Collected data

┄┄┄┄┄┄┄┄┄┄┄┄┄┄┄┄┄┄┄┄

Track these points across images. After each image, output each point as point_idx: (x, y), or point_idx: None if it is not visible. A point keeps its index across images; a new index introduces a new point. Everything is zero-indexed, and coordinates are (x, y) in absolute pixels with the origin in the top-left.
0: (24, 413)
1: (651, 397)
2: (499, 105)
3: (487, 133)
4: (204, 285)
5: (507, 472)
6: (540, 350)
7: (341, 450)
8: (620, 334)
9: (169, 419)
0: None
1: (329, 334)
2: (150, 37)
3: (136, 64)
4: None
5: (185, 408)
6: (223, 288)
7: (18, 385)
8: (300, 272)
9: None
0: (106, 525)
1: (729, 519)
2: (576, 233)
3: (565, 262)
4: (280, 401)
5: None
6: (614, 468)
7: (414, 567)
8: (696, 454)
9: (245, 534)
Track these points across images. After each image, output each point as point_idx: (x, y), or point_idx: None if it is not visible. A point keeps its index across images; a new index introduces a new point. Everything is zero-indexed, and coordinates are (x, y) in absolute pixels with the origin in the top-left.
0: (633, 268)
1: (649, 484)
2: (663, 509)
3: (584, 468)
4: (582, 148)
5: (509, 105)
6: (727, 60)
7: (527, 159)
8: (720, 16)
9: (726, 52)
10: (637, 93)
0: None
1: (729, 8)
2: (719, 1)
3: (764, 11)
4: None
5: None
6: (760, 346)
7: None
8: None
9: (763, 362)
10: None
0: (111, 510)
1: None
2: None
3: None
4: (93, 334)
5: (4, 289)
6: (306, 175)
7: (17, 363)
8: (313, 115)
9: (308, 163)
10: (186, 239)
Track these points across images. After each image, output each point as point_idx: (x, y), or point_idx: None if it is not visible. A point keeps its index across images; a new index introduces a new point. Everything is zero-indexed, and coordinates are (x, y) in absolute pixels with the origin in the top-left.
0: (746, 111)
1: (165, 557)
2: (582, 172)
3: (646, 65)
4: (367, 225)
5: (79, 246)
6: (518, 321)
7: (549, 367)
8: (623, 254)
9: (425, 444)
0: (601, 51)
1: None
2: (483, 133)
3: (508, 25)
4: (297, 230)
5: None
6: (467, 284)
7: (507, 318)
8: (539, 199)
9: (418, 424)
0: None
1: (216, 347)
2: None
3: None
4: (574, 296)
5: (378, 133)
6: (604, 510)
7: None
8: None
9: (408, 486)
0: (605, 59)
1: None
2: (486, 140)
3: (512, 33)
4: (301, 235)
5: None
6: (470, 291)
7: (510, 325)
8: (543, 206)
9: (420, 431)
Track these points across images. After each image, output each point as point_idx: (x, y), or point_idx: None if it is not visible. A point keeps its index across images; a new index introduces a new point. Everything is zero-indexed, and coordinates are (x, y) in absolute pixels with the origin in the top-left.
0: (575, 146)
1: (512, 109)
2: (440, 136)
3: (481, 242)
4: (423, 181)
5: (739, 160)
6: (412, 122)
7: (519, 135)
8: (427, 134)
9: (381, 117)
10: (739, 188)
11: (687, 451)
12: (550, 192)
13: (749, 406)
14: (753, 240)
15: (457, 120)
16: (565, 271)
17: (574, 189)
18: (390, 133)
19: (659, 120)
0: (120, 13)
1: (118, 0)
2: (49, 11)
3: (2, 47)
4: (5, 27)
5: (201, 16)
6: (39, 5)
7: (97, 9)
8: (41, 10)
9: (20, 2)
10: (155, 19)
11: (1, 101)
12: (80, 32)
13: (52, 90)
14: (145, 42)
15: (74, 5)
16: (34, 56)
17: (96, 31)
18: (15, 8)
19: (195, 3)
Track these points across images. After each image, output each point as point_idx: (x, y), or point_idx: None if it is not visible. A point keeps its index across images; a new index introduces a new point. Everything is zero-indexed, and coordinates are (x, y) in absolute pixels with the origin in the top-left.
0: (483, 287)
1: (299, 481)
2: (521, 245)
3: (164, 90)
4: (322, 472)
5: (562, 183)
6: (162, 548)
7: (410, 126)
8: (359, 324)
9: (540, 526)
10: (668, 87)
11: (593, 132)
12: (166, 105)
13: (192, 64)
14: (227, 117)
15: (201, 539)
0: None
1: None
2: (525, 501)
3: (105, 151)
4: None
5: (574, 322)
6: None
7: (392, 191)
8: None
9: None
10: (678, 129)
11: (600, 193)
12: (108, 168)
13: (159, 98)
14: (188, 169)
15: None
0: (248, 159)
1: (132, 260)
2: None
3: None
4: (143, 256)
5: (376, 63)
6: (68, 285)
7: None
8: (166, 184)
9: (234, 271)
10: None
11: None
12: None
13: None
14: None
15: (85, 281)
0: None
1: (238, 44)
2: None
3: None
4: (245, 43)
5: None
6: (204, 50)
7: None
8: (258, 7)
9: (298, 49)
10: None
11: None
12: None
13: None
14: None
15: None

┄┄┄┄┄┄┄┄┄┄┄┄┄┄┄┄┄┄┄┄

Update the entries from the start through the line that contains "9: (245, 534)" by changing "top-left" to "upper-left" and leaving everything else unchanged.

Track these points across images. After each image, output each point as point_idx: (x, y), or point_idx: None if it is not visible. A point keeps its index across images; a new index introduces a new point. Everything is zero-indexed, and coordinates are (x, y) in absolute pixels with the origin in the upper-left.
0: (24, 413)
1: (651, 397)
2: (499, 105)
3: (487, 133)
4: (204, 285)
5: (507, 472)
6: (540, 350)
7: (341, 450)
8: (620, 334)
9: (169, 419)
0: None
1: (329, 334)
2: (150, 37)
3: (136, 64)
4: None
5: (185, 408)
6: (223, 288)
7: (18, 385)
8: (300, 272)
9: None
0: (106, 525)
1: (729, 519)
2: (576, 233)
3: (565, 262)
4: (280, 401)
5: None
6: (614, 468)
7: (414, 567)
8: (696, 454)
9: (245, 534)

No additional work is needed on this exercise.